March 9, 2001

First Person

Colombia, Mi Pais Pero No Mi Patria (Colombia, My Country But Not My Home)

By David Higuera,

I cannot think of Colombia without thinking of my father. Though I was born in Bogota, Colombia, and though I still have a lot of family there, I do not think of Colombia as my place, my home. It is my father's place. In my heart it belongs to him.

My father, "Papi," as I used to call him, cheated on my mom when I was two years old and my sister five. They separated, but he would not grant her a divorce. Finally, my mom secretly brought my sister and me to San Francisco, to her family and home. She left behind many close friends and most of her belongings. It was from the states that my mom was able to have the divorce settled. I turned five in my new home.

To understand my relationship with my birthplace, one must understand my father. Papi is a complex man in some ways, and in others painfully simple. He has always been independent-minded, even as he struggles with dependence. He is an entrepreneur living in a country that moves backwards economically. He is a dreamer whose dreams are as hopeless as they are convincing. He is a lover who has never loved, but has always managed to throw others' love away. He's a son, a brother, an uncle, a father. Yet he has never known the meaning of family.

For many years I viewed my father as my sister Susana does; he was the man who cheated on Mom, was never around during our childhood, and had forever forfeited his right to know his kids. But my feelings of betrayal and hatred — more for what he did to my mother than for what he did to us — and my desire to simply write him off were tempered by my sincere need to understand him. This need compelled me to relearn Spanish in college. (Though the pride I felt in relearning Spanish was great, it did not match the shame I'd felt as a teenager having to tell people that Spanish was my native language, but I did not speak it.)
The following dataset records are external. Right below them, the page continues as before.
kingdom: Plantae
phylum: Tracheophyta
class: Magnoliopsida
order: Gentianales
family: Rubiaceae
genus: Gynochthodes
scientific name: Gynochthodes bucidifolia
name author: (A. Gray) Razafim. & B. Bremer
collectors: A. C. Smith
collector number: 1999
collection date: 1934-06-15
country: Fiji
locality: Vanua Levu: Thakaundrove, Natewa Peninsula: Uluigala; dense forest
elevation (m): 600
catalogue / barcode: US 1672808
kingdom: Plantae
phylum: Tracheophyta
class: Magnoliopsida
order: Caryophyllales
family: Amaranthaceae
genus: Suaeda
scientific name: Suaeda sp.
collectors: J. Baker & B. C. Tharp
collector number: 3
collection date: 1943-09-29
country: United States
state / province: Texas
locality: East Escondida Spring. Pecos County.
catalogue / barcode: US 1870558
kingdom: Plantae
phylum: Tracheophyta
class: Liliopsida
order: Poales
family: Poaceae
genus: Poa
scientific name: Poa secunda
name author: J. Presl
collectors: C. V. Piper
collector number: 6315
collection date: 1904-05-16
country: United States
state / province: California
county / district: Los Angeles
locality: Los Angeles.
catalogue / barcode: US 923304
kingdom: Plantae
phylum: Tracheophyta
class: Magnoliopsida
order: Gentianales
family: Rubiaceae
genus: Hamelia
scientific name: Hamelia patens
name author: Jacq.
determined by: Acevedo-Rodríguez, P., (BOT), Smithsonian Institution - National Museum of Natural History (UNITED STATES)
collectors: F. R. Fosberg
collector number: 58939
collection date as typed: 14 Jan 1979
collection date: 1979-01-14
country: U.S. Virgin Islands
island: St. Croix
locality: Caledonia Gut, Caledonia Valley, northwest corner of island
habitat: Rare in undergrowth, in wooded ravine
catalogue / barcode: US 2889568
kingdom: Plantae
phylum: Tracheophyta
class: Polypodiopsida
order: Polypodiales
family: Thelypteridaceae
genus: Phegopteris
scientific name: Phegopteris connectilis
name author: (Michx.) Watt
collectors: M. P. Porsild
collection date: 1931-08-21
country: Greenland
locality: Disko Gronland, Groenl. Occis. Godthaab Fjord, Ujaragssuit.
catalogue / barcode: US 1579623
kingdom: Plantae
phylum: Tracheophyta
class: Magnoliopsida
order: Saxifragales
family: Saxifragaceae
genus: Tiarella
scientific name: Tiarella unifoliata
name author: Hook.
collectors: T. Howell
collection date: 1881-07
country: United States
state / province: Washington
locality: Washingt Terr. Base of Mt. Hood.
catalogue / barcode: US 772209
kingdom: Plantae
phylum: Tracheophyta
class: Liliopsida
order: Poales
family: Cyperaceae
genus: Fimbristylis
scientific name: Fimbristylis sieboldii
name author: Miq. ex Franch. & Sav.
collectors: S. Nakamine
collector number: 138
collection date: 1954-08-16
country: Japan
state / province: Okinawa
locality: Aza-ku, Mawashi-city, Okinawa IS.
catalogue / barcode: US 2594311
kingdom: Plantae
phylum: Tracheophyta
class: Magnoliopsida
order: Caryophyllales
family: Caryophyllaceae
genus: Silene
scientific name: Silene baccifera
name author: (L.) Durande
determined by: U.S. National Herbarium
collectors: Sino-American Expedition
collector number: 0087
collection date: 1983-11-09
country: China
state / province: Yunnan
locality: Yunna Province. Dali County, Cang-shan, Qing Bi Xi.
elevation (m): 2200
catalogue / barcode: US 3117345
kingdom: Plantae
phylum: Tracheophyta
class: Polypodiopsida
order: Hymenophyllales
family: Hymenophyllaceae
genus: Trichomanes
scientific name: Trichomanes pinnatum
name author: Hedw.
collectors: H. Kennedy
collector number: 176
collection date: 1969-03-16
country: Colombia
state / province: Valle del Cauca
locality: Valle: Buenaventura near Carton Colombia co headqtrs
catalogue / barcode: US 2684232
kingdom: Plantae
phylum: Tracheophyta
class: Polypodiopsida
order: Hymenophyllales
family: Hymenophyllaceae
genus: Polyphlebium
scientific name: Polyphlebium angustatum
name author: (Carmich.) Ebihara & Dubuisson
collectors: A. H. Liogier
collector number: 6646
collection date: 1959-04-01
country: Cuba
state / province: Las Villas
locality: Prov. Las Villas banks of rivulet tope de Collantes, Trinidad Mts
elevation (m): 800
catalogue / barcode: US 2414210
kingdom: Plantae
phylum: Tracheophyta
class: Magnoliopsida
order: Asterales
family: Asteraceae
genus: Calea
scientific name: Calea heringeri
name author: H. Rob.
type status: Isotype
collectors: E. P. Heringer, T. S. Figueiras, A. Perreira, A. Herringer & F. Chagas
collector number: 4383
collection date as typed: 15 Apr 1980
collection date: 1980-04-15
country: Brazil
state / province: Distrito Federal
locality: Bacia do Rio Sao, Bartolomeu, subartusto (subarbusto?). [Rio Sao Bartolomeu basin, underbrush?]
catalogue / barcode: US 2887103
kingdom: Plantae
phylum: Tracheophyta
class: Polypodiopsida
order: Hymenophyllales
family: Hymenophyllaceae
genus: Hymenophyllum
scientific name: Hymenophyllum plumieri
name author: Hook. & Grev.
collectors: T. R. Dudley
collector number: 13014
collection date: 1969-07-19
I returned to Colombia three years ago for the first time since I was a child. I lived with my father in a tiny apartment in northern Bogota that he shared with his mother, mi abuelita, and a young woman who cooked, cleaned, and took care of my grandmother. Some of my greatest fears about Papi were immediately confirmed. He didn't know how to care for his own mother, preferring to run around town trying to create business opportunities where none existed. He was close to penniless — only filling the gas tank of his car with a few pesos-worth each time — yet he always kept alcohol in the house, just enough to submerge his sorrows.

My first night in Bogota, Papi brought me to meet my aunts, uncles and cousins, whom I'd never known, and reunited me with my half-brother, Santiago, whom I'd met once eight years before. But my father seemed to take more pleasure in introducing me to his asociados than to my own flesh and blood.

After a few days of eagerly escorting me around town to meet all his "buenos amigos," I told him that I would rather spend time with Santiago. I started to meet Santiago at the university every day, getting to know him and his friends. None of his friends could believe that we were brothers; we are about as close in resemblance as we are in our command of Spanish.

During this time together, however, Santiago and I realized that we had much more in common than we'd thought. We shared the same appreciation for friendship, and the same loyalty to our mothers. (Seeing him and his mother together in that simple but beautiful apartment they shar-ed reminded me of my mom and her successful struggle.) We talked. I learned that Papi was only a peripheral figure in his life, too. Santiago didn't seem disappointed in Papi; if anything, he struck me as jaded. I felt differently.

Papi had failed Santiago, just as he had failed Susana and me. I'd already come to grips with the fact that my father would never be a part of my life or my sister's life. But seeing that my father was not a reliable person in Santiago's life was too much for me to accept. Though I felt sympathy for the man who had given me life while struggling to find his own, I was left with a bitter and permanent taste in my mouth.

Since returning to the States and later discovering that Papi is yet again a new father, I have witnessed the evolution of my own journey. It has taken me from disappointment to empathy to anger, and finally to sympathy — plain and unremarkable. Someday I may come to a fuller and more hopeful reconciliation with my father. Someday, I may be able to forgive him. Until then, I will continue to protect myself from his broken promises, from his inadequacy as a father and as a man.

David Higuera is an educator and student in San Francisco.